No doubt, the Democratic Party will now enter a period of navel-gazing to see what and how it all went wrong. Clearly, the party bosses bear a lot of responsibility. Over the past three decades, the Democratic Party has come under the heavy influence of ruling families and networks, particularly the Clintons and Obamas. Biden was former President Barack Obama’s vice president. After the two Obama terms, Hillary Clinton went up against Trump in 2016 in an effort to repeat her husband Bill Clinton’s rise to the White House in 1993-2000. Although she beat Trump in the popular vote, Clinton lost in the Electoral College.
Biden then became the shoo-in candidate despite his advancing age and decreasing physical fitness, winning under special pandemic circumstances in 2020. In the latest contest, Biden, at 81, ran a full campaign despite deteriorating health and decided to back down only last July. The Democratic Party then got stuck with Harris as vice president because the Biden-Harris ticket had accumulated substantial donations that eventually surpassed one billion dollars. A different candidate would not have had access to such a large electoral war chest.
With limited experience and time as a senator from California, Harris was first catapulted from virtually nowhere to become vice president and then thrust into the presidential nominee role without contest because of campaign finance exigencies. The Democratic Party may need a catharsis the way the Republican Party has cleaned house under Trump.
To be sure, Trump is widely disliked because he is quintessentially anti-establishment at home and abroad. In American politics, Trump ran an insurgent campaign back in 2016 and won. In the process, he remade the Republican Party and sidelined myriad traditional republicans. Unlike Harris, Trump’s close circle does not include any of the previous republic leaders, such as the Bush family.
Trump’s insurgency within the Republican Party is now mainstream. What he stands for can be traced back at least to 1988, if not prior, when Patrick Buchanan ran for the Republican Party presidential candidate under an “America First” platform. Back then, “America First” was the fringe wing of the party. Now, it is front and center, represented and personified by Trump. It has basically taken 30-odd years for this wing to wrest control of the party under changing conditions at home and abroad.

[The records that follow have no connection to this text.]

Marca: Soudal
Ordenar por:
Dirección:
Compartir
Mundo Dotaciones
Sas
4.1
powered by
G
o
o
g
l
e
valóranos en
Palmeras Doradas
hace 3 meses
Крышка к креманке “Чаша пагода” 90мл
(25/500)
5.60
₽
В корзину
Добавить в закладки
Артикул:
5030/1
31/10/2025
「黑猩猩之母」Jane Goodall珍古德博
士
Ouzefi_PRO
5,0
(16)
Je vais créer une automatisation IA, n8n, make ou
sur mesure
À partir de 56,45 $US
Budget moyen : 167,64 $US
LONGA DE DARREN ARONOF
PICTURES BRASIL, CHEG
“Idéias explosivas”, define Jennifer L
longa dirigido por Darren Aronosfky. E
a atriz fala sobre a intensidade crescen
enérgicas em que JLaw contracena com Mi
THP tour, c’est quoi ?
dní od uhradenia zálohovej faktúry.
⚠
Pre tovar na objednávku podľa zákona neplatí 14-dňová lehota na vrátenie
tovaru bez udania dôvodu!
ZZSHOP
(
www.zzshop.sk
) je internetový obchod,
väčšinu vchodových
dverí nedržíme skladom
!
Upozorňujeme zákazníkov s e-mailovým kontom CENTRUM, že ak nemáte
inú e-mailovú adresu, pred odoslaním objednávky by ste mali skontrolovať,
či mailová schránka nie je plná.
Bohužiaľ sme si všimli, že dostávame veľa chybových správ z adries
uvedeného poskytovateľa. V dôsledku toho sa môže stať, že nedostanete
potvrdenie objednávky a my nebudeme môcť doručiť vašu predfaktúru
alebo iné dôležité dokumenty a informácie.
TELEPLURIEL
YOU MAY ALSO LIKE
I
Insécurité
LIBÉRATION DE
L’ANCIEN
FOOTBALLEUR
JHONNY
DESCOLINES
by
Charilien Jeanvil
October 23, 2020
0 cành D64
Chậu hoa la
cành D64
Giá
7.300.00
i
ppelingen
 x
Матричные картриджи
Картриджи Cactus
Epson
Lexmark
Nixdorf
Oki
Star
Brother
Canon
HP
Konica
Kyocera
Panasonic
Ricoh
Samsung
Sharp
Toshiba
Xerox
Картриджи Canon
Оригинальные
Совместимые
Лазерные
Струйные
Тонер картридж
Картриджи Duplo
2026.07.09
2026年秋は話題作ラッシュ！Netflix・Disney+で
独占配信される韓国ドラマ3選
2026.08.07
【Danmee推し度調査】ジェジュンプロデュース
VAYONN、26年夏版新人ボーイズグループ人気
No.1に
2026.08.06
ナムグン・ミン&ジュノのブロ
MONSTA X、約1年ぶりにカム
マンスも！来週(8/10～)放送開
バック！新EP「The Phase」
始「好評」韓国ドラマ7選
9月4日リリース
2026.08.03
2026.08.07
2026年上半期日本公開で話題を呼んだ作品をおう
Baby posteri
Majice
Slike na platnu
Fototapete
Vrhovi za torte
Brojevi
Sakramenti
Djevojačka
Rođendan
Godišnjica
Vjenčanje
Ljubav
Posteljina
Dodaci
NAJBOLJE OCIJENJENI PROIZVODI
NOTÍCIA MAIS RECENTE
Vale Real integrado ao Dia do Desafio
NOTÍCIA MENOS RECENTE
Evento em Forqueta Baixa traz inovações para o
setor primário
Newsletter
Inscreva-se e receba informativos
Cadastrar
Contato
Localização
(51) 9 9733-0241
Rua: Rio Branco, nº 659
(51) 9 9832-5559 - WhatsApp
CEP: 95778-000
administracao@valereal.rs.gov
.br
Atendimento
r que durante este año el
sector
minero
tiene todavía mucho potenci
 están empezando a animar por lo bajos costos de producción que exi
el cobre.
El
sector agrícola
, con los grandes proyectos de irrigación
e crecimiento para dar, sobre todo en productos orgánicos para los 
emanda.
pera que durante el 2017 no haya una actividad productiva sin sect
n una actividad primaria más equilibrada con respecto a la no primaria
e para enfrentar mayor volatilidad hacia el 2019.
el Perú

Abroad, Trump is widely despised because he is against the established rules-based order that the US crafted after World War II. This is why Trump, in his first term, ditched regional trade agreements, waged a trade war with China, and admonished allies to pay more for security and defence. We can expect him to do so again with fiercer conviction in his second term to refashion the international order to “Make America Great Again”, no longer willing to carry international leadership responsibilities and to underwrite and underpin the international system as we know it.
Thitinan Pongsudhirak is Senior fellow of the Institute of Security and International Studies at Chulalongkorn University.